Do you think this it is a common thread between second-generation immigrant experience, being caught between competing notions of assimilation and heritage?

This idea of pulling the ladder behind you is nothing new. Thatcher did it to women, Thatcher did it to working class people. Sajid Javid has done it to brown people, Kanye West has done it to black people. It’s a mentality and an attitude and it’s to do with being an immigrant. You always feel like you’re going to lose your place if you don’t go further than you’re meant to. It’s about survival – you have to be better than the others in order to survive. But actually, if you help your own people, that makes it stronger for us all to survive. People don’t see that, they just think of themselves.

I’m conscious that I’m talking to a comedian about all this – why is it that it falls to comics to be ‘brave’?

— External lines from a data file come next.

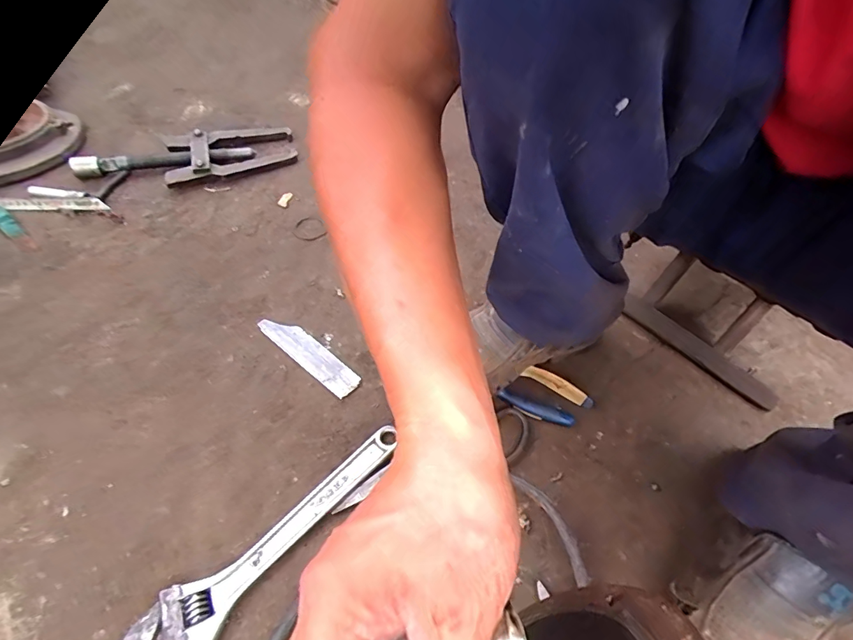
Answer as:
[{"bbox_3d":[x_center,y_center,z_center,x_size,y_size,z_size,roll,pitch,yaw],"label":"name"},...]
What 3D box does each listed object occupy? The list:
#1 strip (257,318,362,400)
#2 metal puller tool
[{"bbox_3d":[-0.145,0.039,0.548,0.150,0.005,0.037,35,55,22],"label":"strip"},{"bbox_3d":[-0.403,-0.277,0.754,0.343,0.038,0.131,-9,52,-13],"label":"metal puller tool"}]

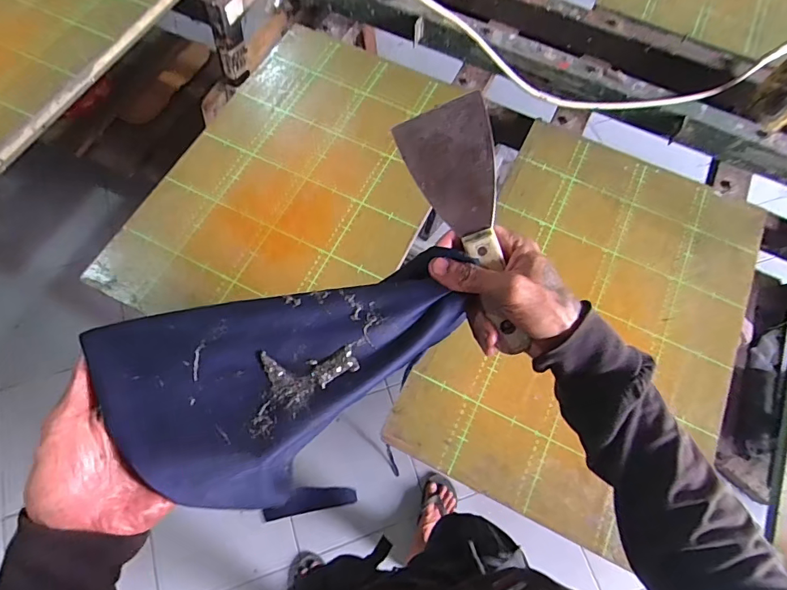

I don’t understand that. A lot of comedians get called brave. It’s not just me, I’ve heard Frankie Boyle being called brave, Jimmy Carr as well. I’m not saving anyone’s life, but as a stand-up comedian you can say anything you want and then just say, ‘It’s a joke.’ You can say anything about race, religion, gender, sexuality, rape, famine, war, death – I’ve heard jokes on all those things. A normal person in a normal job can’t just say anything and so they view us as brave, but actually this is our job. This is what we’re meant to be doing.

You’ve toured internationally more than any comedian I’ve spoken to.

I think that was because of 9/11. When 9/11 happened it was a global event and overnight I became this global comedian. I’ve been to China, all over Scandinavia, Pakistan, India, Holland, Germany, France, Italy, Spain. I’ve been to countries where English isn’t even their first language and I’ve managed to do comedy there. It didn’t always go great – I remember performing in Germany and they just stared at me; they didn’t know what I was doing. It’s true that humour’s not always translatable. There’s such a thing as a British sense of humour, and you know people say that Germans don’t have a sense of humour – they do, it’s just their own. But comedy can translate depending on what you’re talking about. I’ve had to slow down my speech and change words, but I performed in Kosovo once in a cave with a Swedish comedian. They went on and did an hour, then I had to do an hour – in a cave in Pristina full of American and British army officers. There was no electricity, no light, no microphone, it was absolutely freezing cold and I stood in this cave and did comedy there. I got some laughs which was amazing – not for the material, but for the situation and what I made of it. But you know, people want to laugh, especially in a dire situation.